Strain-resolved genome analysis based on sc-metagenomics for revealing intra-species diversity
Genomic classification of closely related species and subspecies from the microbial community is important for discussing intra-species diversity. We assessed the correspondence between MAG and SAG sequences of the same species to evaluate separation accuracy of closely related genomes.
In skin microbiota, all metagenome binners output one draft genome of Staphylococcus hominis, whereas sc-metagenomics output two draft genomes of S. hominis (S. hominis BBMGS-S01-101 and S. hominis BBMGS-S01-100 mgSAGs). We hypothesized that conventional metagenomics-alone approaches had difficulty in binning contigs to two different strains in the same skin microbiota sample. We calculated average nucleotide identity (ANI) of the two strain genomes obtained using SMAGLinker and other metagenome binners against the original SAGs (Fig. 6a) and confirmed that ANI showed >97% identities. We found that although the presence of two strains is evident at the single-cell level, sc-metagenomics could output strain-resolved genomes, and conventional metagenomics produced chimeric MAGs, which demonstrated increased similarity to only one strain (S. hominis BBMGS-S01-100). Notably, we found plasmids in MAGs; however, plasmid assignment to mgSAGs indicated that these two strains had specifically different plasmids (Fig. 6b). Thus, our sc-metagenomics framework will aid in strain-resolved binning and plasmid-host allocation to increase, understanding of intra-species diversity and linking mobile gene elements to hosts.

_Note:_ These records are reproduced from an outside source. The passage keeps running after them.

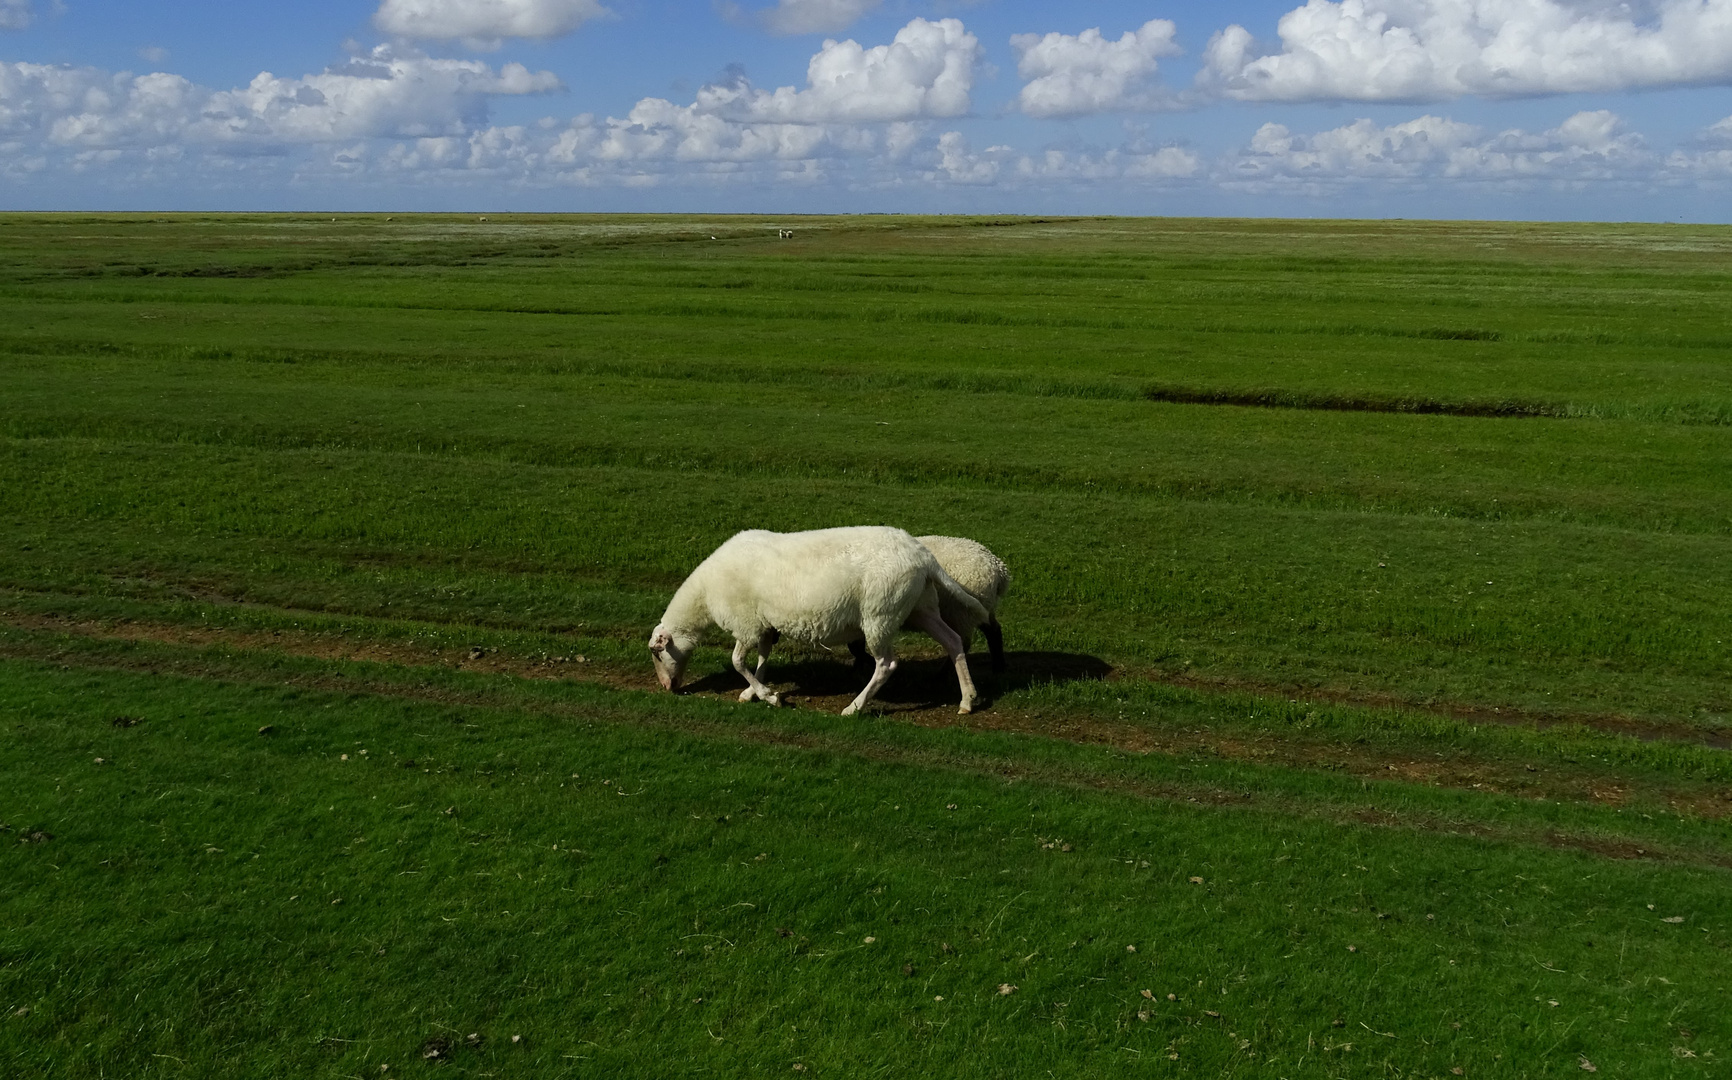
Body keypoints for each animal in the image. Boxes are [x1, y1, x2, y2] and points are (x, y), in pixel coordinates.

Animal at [647, 526, 990, 713]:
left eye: (656, 652)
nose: (666, 687)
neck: (704, 595)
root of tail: (923, 555)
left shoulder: (745, 623)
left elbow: (738, 662)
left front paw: (769, 697)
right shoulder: (763, 623)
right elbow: (762, 657)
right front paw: (754, 691)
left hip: (880, 614)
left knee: (886, 664)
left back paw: (855, 707)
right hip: (921, 606)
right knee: (953, 642)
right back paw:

Validation of aggregate sequences originating from multiple distinct species
SAG can be used as a self-check reference to evaluate the accuracy of conventional MAG binning results, and possibly to remove unsuitable contigs such as aggregate sequences from multiple species. A simple way to detect incorrect sequences in MAG is to map corresponding SAG sequences to MAGs (Fig. 6c). For S. hominis obtained from human skin microbiota, we screened SAG sequences that were mapped on MAGs obtained with conventional binners. This result indicated that S. hominis MAGs showed different genome sizes with different metagenome binners (1.4 to 3.2 MB) while showing high levels of completeness (83% to 94%), suggesting a substantial lack or excess of genome sequence, and some contaminating sequences from other Staphylococcus species (S. epidermidis) in all MAGs (55.6 kb–146.8 kb). In particular, the longest contaminated contig (44 kb) in MAGs obtained using DAS_tool and MaxBin 2 showed homology (identity 98.5%) to the pSE2 plasmid of S. epidermidis (CP066374). The genome sizes of publicly available S. hominis isolate genomes are 2.1–2.3 Mb and are similar to the draft genome obtained with SMAGLinker. BBMGS-S01-101 and BBMGS-S01-100 exhibited some common sequences between S. hominis and S. epidermidis; however, there were no obvious interspecies aggregate sequences. Using SAGs as references, contigs that have been erroneously removed or included by conventional binners can be correctly assigned, suggesting that even uncultured bacterial genomes can be validated at the strain-level.